Afeksi II

136 63 0
                                    


Gadis aneh dan lucu, yang meski telah berakhir lama kisah mereka, masih kerap berhamburan di angan-angannya. Sungguh, kabar darinya adalah yang ditunggu. Namun, bukan kabar yang seperti ini.

Setelah ini, Ann bagaimana perasaannya? Apa dia baik-baik saja? Kira-kira itu adalah sebagian kecil dari rentetan pikiran kacau Awan.

Berduka adalah mimpi buruk bagi siapa pun. Ia bangun tembok tinggi-tinggi, menebar senyum ke sana kemari mengoleksi hati, sedang diri tak ingin lagi terjebak dalam ikatan tak pasti. Semua karena ia takut kehilangan, lagi.

Tanpa disadari, jalanan ibu kota telah ia susuri. Menuju kota tempat kediaman sang gadis yang masih menjadi pujaan hati. Niatnya tidak muluk. Hanya ingin tau keadaannya, bahkan Awan hanya mengenakan kaus hitam juga celana pendek setinggi lutut. Tak terbersit dalam benaknya untuk berganti pakaian. Inginnya hanya untuk segera sampai tujuan.

Sebelumnya, Awan telah menyatakan bahwasanya tak akan lagi hubungi Ann. Untuk kemaslahatan bersama, katanya. Karena ia tak akan pernah kuasa mengikhlaskan apabila mereka masih saling bicara. Namun ia langgar seluruh larangan yang ia gariskan sendiri. Ann itu penting.

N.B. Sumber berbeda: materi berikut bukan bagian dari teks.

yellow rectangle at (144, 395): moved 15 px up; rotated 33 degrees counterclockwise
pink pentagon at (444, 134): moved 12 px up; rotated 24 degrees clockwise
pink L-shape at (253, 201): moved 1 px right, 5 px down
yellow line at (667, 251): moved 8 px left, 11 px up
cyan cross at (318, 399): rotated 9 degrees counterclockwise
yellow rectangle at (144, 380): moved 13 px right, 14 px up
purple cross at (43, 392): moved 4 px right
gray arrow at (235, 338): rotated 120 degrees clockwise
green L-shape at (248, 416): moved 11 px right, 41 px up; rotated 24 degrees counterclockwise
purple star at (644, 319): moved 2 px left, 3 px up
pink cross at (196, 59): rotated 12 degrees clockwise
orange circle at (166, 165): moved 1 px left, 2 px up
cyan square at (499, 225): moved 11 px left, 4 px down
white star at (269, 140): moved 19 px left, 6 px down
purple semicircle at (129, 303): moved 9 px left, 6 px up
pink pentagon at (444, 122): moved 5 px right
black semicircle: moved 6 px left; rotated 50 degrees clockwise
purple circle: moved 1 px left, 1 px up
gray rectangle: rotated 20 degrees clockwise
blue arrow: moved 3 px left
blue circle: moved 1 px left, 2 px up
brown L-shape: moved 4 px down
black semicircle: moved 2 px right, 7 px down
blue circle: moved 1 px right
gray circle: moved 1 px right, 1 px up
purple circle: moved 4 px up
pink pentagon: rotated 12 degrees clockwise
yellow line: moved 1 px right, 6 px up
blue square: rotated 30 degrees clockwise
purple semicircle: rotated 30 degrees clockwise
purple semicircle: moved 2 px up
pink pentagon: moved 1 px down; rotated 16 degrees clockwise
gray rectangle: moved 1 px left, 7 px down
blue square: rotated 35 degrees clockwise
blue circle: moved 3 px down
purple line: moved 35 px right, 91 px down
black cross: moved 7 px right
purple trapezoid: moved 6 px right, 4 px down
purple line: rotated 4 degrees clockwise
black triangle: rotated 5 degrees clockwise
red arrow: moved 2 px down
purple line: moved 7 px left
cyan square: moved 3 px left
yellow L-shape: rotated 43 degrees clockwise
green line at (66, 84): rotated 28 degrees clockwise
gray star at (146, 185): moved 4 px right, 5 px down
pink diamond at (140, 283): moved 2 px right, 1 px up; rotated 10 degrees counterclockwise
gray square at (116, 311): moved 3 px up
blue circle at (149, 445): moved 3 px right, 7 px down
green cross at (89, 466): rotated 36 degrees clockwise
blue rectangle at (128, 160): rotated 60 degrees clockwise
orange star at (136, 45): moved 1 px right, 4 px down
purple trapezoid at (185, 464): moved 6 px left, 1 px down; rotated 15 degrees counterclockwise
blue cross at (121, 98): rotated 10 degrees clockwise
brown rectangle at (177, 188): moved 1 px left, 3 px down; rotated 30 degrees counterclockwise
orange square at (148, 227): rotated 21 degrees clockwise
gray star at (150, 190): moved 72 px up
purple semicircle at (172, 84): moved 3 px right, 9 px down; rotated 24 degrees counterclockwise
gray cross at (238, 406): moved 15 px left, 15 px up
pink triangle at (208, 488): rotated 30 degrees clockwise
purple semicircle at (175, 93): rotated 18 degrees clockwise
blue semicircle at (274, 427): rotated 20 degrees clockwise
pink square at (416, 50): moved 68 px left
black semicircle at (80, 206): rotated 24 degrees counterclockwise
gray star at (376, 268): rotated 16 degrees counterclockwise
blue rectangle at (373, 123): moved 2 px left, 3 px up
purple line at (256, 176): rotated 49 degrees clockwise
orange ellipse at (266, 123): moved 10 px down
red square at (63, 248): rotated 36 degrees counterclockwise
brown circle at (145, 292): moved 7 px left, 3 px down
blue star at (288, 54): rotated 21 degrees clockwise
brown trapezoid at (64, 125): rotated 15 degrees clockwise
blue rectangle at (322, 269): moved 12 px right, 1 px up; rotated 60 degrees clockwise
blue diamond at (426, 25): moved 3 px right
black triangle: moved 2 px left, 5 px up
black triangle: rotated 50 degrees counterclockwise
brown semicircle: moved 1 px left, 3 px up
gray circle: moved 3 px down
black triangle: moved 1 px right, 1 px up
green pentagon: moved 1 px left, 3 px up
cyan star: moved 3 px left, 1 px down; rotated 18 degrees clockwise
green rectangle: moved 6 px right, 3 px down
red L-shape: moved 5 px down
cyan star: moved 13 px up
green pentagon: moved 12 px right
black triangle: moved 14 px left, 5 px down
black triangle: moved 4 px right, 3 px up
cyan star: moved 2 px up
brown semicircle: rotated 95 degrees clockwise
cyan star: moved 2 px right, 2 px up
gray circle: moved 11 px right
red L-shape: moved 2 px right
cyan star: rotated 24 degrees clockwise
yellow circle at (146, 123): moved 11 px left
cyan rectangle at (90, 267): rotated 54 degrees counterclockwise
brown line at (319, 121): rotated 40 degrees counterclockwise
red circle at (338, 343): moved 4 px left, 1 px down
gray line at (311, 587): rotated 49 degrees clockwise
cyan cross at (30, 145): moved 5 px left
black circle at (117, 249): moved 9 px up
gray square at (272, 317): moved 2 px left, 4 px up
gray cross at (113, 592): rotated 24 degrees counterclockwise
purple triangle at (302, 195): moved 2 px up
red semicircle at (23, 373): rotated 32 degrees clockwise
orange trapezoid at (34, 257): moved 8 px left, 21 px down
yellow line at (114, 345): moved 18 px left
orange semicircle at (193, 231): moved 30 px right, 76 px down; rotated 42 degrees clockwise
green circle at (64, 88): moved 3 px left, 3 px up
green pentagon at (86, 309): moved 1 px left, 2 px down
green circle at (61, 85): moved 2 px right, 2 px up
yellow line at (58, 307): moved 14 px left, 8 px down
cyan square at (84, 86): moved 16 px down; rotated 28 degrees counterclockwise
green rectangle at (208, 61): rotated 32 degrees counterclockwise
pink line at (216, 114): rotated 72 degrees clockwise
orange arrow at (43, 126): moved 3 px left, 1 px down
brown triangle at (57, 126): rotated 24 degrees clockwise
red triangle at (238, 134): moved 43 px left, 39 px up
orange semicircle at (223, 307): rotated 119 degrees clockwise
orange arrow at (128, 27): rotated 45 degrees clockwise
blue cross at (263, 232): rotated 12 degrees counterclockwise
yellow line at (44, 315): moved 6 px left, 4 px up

Bukannya uang lebih penting, oops, maaf.

Bagaimana, adalah pertanyaan besarnya. Bagaimana ia harus mengutarakan pada Ann apa yang berkecamuk pada perasaannya? Tenggelam ia bersama angan-angan penghujung harinya, sebelum jatuh pada cara klasik yang andalkan secarik kertas dan goresan pena.

Naura Hasna Annida, untai nama yang senantiasa deringkan fragmen-fragmen memori pembawa sukacita juga dukacarita.

Ann, asalamualaikum, ini aku. Mungkin kamu bisa tebak, tapi aku enggak akan sebut nama di surat ini. Dan kuharap surat ini akan menyampaikan apa yang mau kusampaikan dengan singkat. Ann, aku turut berdukacita. Mungkin beberapa orang menganggapmu berlebihan perihal meninggalnya nenekmu, tapi kamu yang paling sedih, aku yakin. Aku enggak akan bilang ke kamu untuk berhenti sedih.

Aku tau sakitnya enggak bisa diucapkan. Ditinggal untuk selamanya seperti ini, tapi kamu harus tetap lanjutkan kebahagiaanmu, ya? Ann, anggap aku sok tau tapi aku yakin semasa hidup nenek bangga banget sama kamu. Kamu anak baik. Nenek pasti sangat sayang dan berterima kasih sama kamu. Apa pun yang terjadi jangan sampai mikir sebaliknya, ya?

Ann mungkin hidup akan bertambah sulit berkali lipat setelah ini. Tapi jangan lupa bahwa kamu nggak sendirian, ya? At least, aku bisa bilang kalau kamu masih punya aku. Aku masih sangat peduli sama kamu dan aku masih di sini kapan pun kamu butuh. Kayaknya segini aja surat edisi kali ini. Kalau kamu bisa tebak aku siapa, tolong hubungi aku kalau-kalau butuh. Aku juga butuh ngobrol untuk menjelaskan kejadian waktu dulu. Untuk saat ini aku mau beri kamu ruang, tapi jangan lupa kalau aku di sini ada buat kamu. Oh iya, salam dari langit.

Usai sudah tercurah segala perasaannya dalam gurat-gurat tinta tadi. Dengan tangannya yang meremang pegal, ia melipat kertas tersebut dan menjejalkannya di sela-sela buket bunga.

Tak butuh waktu yang terlalu lama untuk sampai di kediaman rumah Ann. Awan dapat merasakan darahnya menuai desir hangat sekaligus dingin kala bangunan yang baru kali kedua ia sawang itu tertangkap kedua mata. Rindunya berkecamuk.

Langkah pertama yang ia jejak terasa goyah, diikuti dengan langkah-langkah berat yang pada akhirnya berhasil membawanya hingga berjarak satu lemparan batu kecil dengan pintu rumah Ann. Sudah seperti making, bahkan maling pun malu melakukan hal itu. Intensi awal Awan memang untuk meninggalkan buket bunga berisi surat di sana. Namun setelah kembali menjejak kaki di kediamannya, rasa rindu mendadak menggerogoti tiap inci tubuh, mendorongnya untuk mengetuk. Benaknya berkecamuk.